Hotel operations remain the primary cash flow driver, with the Maldives accounting for about 70% of Aitken Spence Hotel Holdings’ EBITDA. Fitch expects tourist arrivals to the Maldives to grow by mid-single digits in 2025, following 9% growth in 2024, supported by recovering demand from China and Russia. EBITDA margins are forecast to average around 25% over the period from FY26 to FY29.

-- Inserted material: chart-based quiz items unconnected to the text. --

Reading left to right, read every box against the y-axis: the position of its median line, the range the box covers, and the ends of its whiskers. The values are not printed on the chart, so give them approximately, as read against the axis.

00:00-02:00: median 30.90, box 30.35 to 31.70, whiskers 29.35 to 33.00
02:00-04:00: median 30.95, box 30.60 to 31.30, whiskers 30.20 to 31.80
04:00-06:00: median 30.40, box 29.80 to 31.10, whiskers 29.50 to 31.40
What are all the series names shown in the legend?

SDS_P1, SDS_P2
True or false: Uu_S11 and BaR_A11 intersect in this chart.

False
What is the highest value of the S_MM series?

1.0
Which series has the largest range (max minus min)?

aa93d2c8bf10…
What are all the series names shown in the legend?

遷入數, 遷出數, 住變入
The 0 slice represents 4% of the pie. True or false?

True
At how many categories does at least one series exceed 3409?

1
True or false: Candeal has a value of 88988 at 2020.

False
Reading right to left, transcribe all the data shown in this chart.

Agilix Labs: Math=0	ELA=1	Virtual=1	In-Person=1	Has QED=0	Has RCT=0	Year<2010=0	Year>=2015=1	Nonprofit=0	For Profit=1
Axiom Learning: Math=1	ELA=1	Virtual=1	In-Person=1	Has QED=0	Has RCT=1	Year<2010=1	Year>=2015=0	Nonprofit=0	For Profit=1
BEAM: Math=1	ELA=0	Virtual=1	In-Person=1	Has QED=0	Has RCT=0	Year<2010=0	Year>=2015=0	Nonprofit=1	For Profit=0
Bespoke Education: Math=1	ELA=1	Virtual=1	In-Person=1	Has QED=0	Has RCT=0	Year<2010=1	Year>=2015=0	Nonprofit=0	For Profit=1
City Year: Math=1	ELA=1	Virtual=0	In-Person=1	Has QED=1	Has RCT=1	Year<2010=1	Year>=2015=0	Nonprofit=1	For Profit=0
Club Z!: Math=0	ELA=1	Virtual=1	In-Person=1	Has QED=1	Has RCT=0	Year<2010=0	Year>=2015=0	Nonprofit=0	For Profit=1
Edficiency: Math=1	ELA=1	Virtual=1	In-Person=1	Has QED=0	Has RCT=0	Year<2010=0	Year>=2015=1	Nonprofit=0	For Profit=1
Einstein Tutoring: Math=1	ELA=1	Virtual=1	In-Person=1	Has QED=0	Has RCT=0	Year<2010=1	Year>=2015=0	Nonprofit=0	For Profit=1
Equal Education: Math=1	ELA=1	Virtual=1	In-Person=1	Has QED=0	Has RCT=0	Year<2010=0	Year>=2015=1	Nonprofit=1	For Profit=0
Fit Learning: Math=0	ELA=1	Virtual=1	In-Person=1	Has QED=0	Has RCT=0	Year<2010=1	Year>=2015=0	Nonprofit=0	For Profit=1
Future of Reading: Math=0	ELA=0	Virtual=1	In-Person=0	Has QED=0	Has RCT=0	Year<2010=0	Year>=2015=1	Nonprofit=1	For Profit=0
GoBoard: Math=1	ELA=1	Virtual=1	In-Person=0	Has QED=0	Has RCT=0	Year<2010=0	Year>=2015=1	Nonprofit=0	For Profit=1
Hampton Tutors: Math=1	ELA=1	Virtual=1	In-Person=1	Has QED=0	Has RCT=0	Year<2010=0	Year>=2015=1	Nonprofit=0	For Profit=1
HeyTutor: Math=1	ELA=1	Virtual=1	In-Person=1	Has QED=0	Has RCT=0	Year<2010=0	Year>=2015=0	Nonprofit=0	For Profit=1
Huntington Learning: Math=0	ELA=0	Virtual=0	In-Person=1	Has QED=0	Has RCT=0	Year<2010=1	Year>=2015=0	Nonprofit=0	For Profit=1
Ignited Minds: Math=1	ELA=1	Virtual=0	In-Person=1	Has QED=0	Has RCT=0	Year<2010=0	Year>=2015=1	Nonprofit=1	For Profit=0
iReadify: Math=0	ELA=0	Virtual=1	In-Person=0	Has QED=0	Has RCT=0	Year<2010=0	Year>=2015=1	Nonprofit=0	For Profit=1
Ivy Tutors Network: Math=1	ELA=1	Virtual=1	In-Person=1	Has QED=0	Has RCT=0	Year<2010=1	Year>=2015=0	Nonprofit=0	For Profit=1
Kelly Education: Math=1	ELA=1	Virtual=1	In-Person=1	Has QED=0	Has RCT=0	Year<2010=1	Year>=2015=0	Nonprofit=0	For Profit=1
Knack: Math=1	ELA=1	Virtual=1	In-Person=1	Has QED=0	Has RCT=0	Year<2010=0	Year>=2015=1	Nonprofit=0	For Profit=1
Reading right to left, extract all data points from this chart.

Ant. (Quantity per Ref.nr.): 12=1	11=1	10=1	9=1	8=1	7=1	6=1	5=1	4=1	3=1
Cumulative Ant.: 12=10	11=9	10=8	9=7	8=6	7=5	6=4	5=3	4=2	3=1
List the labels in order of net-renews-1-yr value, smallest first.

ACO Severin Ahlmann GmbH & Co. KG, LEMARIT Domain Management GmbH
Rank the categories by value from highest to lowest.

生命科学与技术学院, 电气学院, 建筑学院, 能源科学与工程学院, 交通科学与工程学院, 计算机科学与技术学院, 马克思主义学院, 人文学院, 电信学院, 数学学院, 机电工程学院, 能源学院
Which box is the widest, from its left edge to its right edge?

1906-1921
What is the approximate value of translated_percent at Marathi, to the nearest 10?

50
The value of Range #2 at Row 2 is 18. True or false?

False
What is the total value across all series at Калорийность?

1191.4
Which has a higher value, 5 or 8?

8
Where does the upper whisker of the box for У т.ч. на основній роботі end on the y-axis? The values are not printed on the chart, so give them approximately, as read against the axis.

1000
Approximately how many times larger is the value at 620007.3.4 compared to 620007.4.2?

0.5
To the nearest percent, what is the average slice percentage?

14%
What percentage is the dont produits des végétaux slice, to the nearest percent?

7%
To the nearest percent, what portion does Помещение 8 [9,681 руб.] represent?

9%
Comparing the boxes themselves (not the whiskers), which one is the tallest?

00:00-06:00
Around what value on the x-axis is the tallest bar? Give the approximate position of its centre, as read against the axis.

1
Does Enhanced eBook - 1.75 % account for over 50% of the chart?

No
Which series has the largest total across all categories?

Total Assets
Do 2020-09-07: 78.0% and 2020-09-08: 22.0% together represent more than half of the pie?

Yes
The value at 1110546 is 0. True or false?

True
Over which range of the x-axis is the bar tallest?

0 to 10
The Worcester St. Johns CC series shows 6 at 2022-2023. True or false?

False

However, Fitch highlighted a cash flow and debt mismatch, as most earnings are generated in the Maldives while borrowings are largely with Sri Lankan banks. This exposes liquidity to potential tightening of Maldivian currency regulations in the event of sovereign stress. While recent foreign currency conversion requirements in the Maldives exempt businesses with offshore debt servicing needs, Fitch said risks remain over the rating horizon.
Despite higher refurbishment-related capital expenditure, Fitch expects leverage to remain moderate, with EBITDAR net leverage forecast at 2.5 times by the end of FY26 and 2.9 times by FY27. Capital expenditure is expected to rise to around 11% of revenue in FY26 and 13% in FY27, funded through a mix of new debt, operating cash flow and existing cash balances.
As at the end of FY25, Aitken Spence PLC held a cash balance of around Rs. 43 billion, including Rs. 10 billion at the hotel subsidiary level. Fitch said this, together with forecast free cash flow and strong access to domestic banks, supports upcoming term loan repayments and the rollover of short-term working capital facilities.
Aitken Spence Hotel Holdings owns and manages hotel properties in Sri Lanka, the Maldives, India and Oman, with an inventory of over 2,600 rooms across its portfolio as at FY25.